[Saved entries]
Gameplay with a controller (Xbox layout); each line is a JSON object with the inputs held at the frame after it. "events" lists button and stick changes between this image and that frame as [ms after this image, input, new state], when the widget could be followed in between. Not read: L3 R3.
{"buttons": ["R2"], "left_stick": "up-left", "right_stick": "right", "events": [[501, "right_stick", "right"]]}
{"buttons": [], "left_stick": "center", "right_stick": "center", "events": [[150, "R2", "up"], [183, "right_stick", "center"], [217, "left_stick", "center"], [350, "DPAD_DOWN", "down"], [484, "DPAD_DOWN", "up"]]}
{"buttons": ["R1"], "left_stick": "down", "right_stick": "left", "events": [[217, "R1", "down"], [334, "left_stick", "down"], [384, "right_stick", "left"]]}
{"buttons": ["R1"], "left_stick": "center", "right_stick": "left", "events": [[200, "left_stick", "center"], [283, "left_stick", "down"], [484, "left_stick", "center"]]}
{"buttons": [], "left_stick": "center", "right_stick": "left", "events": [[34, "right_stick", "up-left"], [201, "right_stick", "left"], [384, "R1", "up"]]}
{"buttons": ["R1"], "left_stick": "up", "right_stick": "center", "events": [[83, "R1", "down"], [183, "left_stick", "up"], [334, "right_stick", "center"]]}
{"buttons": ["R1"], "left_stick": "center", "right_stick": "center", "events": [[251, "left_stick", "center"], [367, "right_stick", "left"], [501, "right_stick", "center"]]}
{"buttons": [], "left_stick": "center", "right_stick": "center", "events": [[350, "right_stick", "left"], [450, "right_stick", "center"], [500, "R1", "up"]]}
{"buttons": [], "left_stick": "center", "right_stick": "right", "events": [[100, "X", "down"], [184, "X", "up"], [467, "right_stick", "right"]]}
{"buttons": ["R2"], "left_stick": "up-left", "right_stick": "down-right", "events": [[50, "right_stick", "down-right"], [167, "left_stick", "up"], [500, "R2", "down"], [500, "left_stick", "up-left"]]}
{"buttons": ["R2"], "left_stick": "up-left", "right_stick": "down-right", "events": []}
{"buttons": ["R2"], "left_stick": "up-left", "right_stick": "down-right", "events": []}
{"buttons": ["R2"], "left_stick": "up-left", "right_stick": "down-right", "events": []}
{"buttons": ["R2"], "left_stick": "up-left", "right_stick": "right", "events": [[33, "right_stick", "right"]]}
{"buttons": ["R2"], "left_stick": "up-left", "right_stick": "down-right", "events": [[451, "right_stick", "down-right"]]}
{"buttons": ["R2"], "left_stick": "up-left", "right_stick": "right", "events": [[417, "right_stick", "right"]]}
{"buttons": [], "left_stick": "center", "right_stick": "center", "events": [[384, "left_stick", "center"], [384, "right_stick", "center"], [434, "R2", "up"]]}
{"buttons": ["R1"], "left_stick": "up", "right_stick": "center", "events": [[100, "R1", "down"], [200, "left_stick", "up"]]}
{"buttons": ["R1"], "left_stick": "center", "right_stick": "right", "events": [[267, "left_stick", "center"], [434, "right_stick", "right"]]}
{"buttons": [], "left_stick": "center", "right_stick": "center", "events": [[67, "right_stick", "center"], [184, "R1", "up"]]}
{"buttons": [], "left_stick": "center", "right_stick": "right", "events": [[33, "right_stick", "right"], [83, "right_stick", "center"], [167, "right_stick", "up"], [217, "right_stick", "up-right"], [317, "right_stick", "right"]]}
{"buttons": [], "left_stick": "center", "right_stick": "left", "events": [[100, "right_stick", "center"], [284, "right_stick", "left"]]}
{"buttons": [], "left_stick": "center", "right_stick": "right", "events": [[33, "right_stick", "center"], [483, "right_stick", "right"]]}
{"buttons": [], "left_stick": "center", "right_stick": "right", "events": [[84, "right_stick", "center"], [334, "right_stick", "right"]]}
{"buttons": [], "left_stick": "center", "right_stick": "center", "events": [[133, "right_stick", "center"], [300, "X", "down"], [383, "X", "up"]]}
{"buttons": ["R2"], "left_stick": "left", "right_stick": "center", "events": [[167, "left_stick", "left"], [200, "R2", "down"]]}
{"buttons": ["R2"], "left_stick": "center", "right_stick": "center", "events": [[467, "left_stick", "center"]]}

Work required: From the first line to the last, return the records unchanged.

Response below:
Gameplay with a controller (Xbox layout); each line is a JSON object with the inputs held at the frame after it. "events" lists button and stick changes between this image and that frame as [ms after this image, input, new state], when the widget could be followed in between. Not read: L3 R3.
{"buttons": ["R2"], "left_stick": "up-left", "right_stick": "right", "events": [[501, "right_stick", "right"]]}
{"buttons": [], "left_stick": "center", "right_stick": "center", "events": [[150, "R2", "up"], [183, "right_stick", "center"], [217, "left_stick", "center"], [350, "DPAD_DOWN", "down"], [484, "DPAD_DOWN", "up"]]}
{"buttons": ["R1"], "left_stick": "down", "right_stick": "left", "events": [[217, "R1", "down"], [334, "left_stick", "down"], [384, "right_stick", "left"]]}
{"buttons": ["R1"], "left_stick": "center", "right_stick": "left", "events": [[200, "left_stick", "center"], [283, "left_stick", "down"], [484, "left_stick", "center"]]}
{"buttons": [], "left_stick": "center", "right_stick": "left", "events": [[34, "right_stick", "up-left"], [201, "right_stick", "left"], [384, "R1", "up"]]}
{"buttons": ["R1"], "left_stick": "up", "right_stick": "center", "events": [[83, "R1", "down"], [183, "left_stick", "up"], [334, "right_stick", "center"]]}
{"buttons": ["R1"], "left_stick": "center", "right_stick": "center", "events": [[251, "left_stick", "center"], [367, "right_stick", "left"], [501, "right_stick", "center"]]}
{"buttons": [], "left_stick": "center", "right_stick": "center", "events": [[350, "right_stick", "left"], [450, "right_stick", "center"], [500, "R1", "up"]]}
{"buttons": [], "left_stick": "center", "right_stick": "right", "events": [[100, "X", "down"], [184, "X", "up"], [467, "right_stick", "right"]]}
{"buttons": ["R2"], "left_stick": "up-left", "right_stick": "down-right", "events": [[50, "right_stick", "down-right"], [167, "left_stick", "up"], [500, "R2", "down"], [500, "left_stick", "up-left"]]}
{"buttons": ["R2"], "left_stick": "up-left", "right_stick": "down-right", "events": []}
{"buttons": ["R2"], "left_stick": "up-left", "right_stick": "down-right", "events": []}
{"buttons": ["R2"], "left_stick": "up-left", "right_stick": "down-right", "events": []}
{"buttons": ["R2"], "left_stick": "up-left", "right_stick": "right", "events": [[33, "right_stick", "right"]]}
{"buttons": ["R2"], "left_stick": "up-left", "right_stick": "down-right", "events": [[451, "right_stick", "down-right"]]}
{"buttons": ["R2"], "left_stick": "up-left", "right_stick": "right", "events": [[417, "right_stick", "right"]]}
{"buttons": [], "left_stick": "center", "right_stick": "center", "events": [[384, "left_stick", "center"], [384, "right_stick", "center"], [434, "R2", "up"]]}
{"buttons": ["R1"], "left_stick": "up", "right_stick": "center", "events": [[100, "R1", "down"], [200, "left_stick", "up"]]}
{"buttons": ["R1"], "left_stick": "center", "right_stick": "right", "events": [[267, "left_stick", "center"], [434, "right_stick", "right"]]}
{"buttons": [], "left_stick": "center", "right_stick": "center", "events": [[67, "right_stick", "center"], [184, "R1", "up"]]}
{"buttons": [], "left_stick": "center", "right_stick": "right", "events": [[33, "right_stick", "right"], [83, "right_stick", "center"], [167, "right_stick", "up"], [217, "right_stick", "up-right"], [317, "right_stick", "right"]]}
{"buttons": [], "left_stick": "center", "right_stick": "left", "events": [[100, "right_stick", "center"], [284, "right_stick", "left"]]}
{"buttons": [], "left_stick": "center", "right_stick": "right", "events": [[33, "right_stick", "center"], [483, "right_stick", "right"]]}
{"buttons": [], "left_stick": "center", "right_stick": "right", "events": [[84, "right_stick", "center"], [334, "right_stick", "right"]]}
{"buttons": [], "left_stick": "center", "right_stick": "center", "events": [[133, "right_stick", "center"], [300, "X", "down"], [383, "X", "up"]]}
{"buttons": ["R2"], "left_stick": "left", "right_stick": "center", "events": [[167, "left_stick", "left"], [200, "R2", "down"]]}
{"buttons": ["R2"], "left_stick": "center", "right_stick": "center", "events": [[467, "left_stick", "center"]]}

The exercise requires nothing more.